On the flip side, our intuitive feelings about spending cash could help control that impulsive behavior.

Manoj Thomas, one of the study’s authors and a marketing professor at Cornell University, examined the habits of 1,000 shoppers at one chain grocery store. After looking over their receipts for a six-month period, he crunched the data and found that credit or debit cards contributed to impulsive purchases of "vice products." The reason: paying with plastic is "emotionally more inert" and "abstract." Cold hard cash, on the other hand, is concrete. You can see it.

"Normally paying by cash is no different than paying by debit card, but psychologically, paying by cash feels different," Thomas told me. "It becomes more difficult to justify.
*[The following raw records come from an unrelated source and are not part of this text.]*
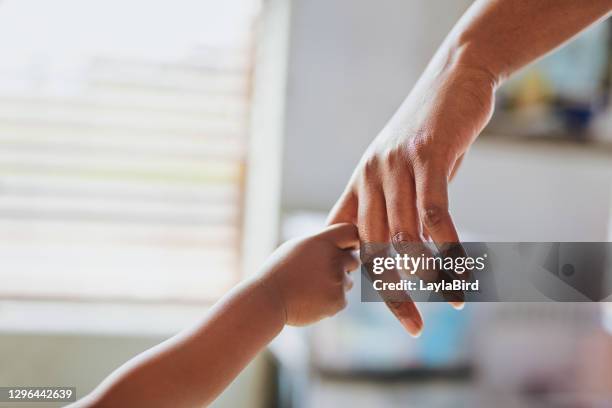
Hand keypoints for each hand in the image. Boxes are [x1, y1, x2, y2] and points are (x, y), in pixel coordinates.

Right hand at [260, 223, 359, 325]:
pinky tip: (312, 299)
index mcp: (322, 242)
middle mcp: (333, 259)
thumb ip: (321, 244)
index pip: (351, 232)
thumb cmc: (279, 272)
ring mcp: (338, 280)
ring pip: (348, 281)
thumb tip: (340, 244)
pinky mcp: (339, 300)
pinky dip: (330, 301)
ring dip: (336, 285)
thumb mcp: (297, 247)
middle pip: (354, 259)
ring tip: (311, 288)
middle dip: (343, 266)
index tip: (346, 248)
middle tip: (321, 273)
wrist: (269, 299)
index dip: (351, 241)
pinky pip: (342, 298)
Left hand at [328, 52, 496, 335]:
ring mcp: (396, 166)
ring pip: (404, 234)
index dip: (356, 277)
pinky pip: (434, 213)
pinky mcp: (427, 157)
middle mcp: (371, 176)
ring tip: (444, 299)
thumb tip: (395, 243)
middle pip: (373, 247)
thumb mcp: (402, 168)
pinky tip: (460, 269)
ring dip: (425, 273)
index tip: (372, 307)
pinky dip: (448, 247)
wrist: (454, 78)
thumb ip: (394, 204)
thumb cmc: (429, 130)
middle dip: (391, 290)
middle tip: (411, 323)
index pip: (348, 239)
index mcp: (360, 182)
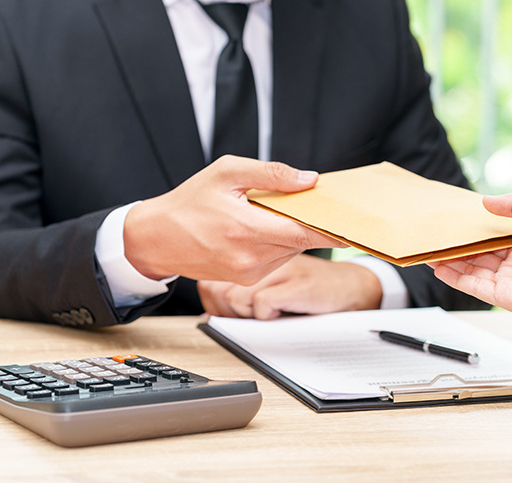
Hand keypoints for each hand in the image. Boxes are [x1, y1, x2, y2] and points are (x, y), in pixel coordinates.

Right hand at [123, 156, 345, 284]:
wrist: (156, 239)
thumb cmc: (189, 203)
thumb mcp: (227, 173)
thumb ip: (271, 174)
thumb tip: (308, 179)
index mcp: (247, 230)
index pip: (305, 232)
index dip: (333, 229)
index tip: (355, 224)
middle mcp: (251, 258)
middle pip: (301, 241)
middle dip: (312, 223)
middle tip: (318, 203)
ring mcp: (249, 273)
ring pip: (290, 251)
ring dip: (293, 233)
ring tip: (278, 212)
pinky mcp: (247, 280)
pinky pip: (277, 260)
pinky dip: (280, 243)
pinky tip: (266, 227)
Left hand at [197, 254, 382, 319]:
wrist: (350, 285)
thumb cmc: (307, 283)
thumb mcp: (270, 280)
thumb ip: (241, 287)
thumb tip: (210, 310)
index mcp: (254, 248)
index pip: (212, 276)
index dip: (213, 299)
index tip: (225, 310)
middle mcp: (264, 252)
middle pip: (217, 288)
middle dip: (226, 310)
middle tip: (246, 314)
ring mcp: (280, 268)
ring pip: (235, 296)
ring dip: (245, 314)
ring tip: (264, 312)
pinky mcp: (296, 284)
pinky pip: (261, 303)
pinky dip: (266, 315)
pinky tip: (278, 312)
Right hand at [429, 193, 511, 313]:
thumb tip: (487, 201)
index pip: (492, 244)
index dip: (473, 237)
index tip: (455, 229)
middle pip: (478, 260)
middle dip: (456, 252)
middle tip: (436, 242)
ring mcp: (510, 284)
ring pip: (472, 274)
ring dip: (451, 265)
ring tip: (430, 254)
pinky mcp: (507, 298)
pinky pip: (475, 288)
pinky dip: (456, 279)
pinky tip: (440, 268)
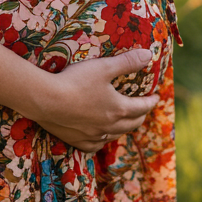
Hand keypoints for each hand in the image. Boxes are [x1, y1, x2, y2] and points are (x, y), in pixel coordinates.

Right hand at [24, 49, 159, 152]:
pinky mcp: (77, 140)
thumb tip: (149, 55)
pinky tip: (100, 138)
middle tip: (142, 110)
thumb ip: (127, 62)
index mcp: (118, 108)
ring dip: (123, 129)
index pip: (141, 107)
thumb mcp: (104, 66)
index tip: (155, 97)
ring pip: (115, 135)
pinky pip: (95, 145)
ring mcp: (93, 135)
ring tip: (124, 122)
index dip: (150, 101)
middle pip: (131, 124)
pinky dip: (102, 141)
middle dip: (140, 116)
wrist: (46, 100)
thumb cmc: (76, 81)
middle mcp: (109, 126)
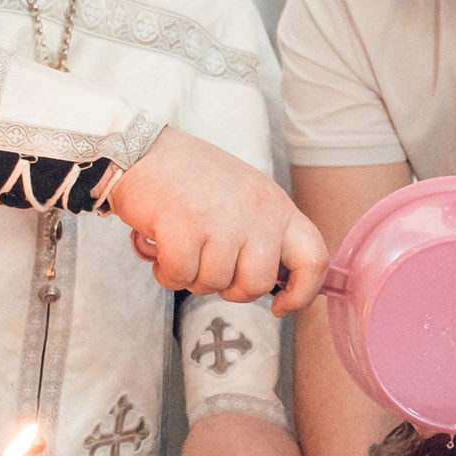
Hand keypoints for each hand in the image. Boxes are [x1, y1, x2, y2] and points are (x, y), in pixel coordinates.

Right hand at [106, 126, 329, 311]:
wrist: (143, 149)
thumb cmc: (192, 178)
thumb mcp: (246, 197)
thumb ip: (265, 234)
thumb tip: (277, 281)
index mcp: (276, 205)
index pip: (313, 258)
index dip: (302, 293)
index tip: (281, 305)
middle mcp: (256, 212)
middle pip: (257, 284)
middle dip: (230, 289)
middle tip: (209, 268)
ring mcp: (221, 220)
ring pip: (214, 283)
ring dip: (192, 277)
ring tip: (181, 247)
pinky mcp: (183, 228)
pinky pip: (180, 277)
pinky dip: (166, 273)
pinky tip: (160, 250)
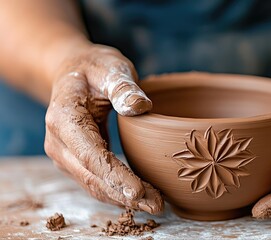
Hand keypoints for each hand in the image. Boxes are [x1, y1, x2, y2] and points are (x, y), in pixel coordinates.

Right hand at [44, 43, 163, 213]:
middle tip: (157, 204)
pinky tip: (139, 196)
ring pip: (94, 184)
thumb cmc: (94, 68)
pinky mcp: (75, 160)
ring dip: (122, 198)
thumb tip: (140, 107)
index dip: (115, 176)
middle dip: (124, 194)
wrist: (73, 73)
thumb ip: (123, 86)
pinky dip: (117, 191)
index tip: (138, 192)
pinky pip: (95, 180)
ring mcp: (64, 154)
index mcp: (64, 117)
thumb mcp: (110, 67)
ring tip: (154, 203)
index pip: (91, 155)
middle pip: (93, 177)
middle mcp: (58, 141)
Why am I spending three dollars on a slice of cheesecake when I know cheesecake is unhealthy?"

Because it's less pleasurable to think about parting with a paper Jackson than charging twenty dollars on your Visa, cash can act as an aversive "visceral regulator"—one that could be more effective than our willpower alone to cut out the desire to buy that cheesecake now.

The implications of the research are certainly worth adding to our arsenal of obesity-fighting techniques. But given the proliferation of automated checkouts and a half-century's worth of automated supermarket technologies, cash-only supermarkets, or even cash-only candy stores, are probably out of the question.

So perhaps there's another way to integrate the research into our lives. In Predictably Irrational, Dan Ariely suggests "self-control credit cards" that come with a $50 limit on chocolate purchases. Thomas has another solution that doesn't sound all that far-fetched: a credit card that shows your debt as soon as you swipe it. Who knows? Seeing those numbers might not be as painful as paying cash, but could be an emotional nudge away from unwanted consumption.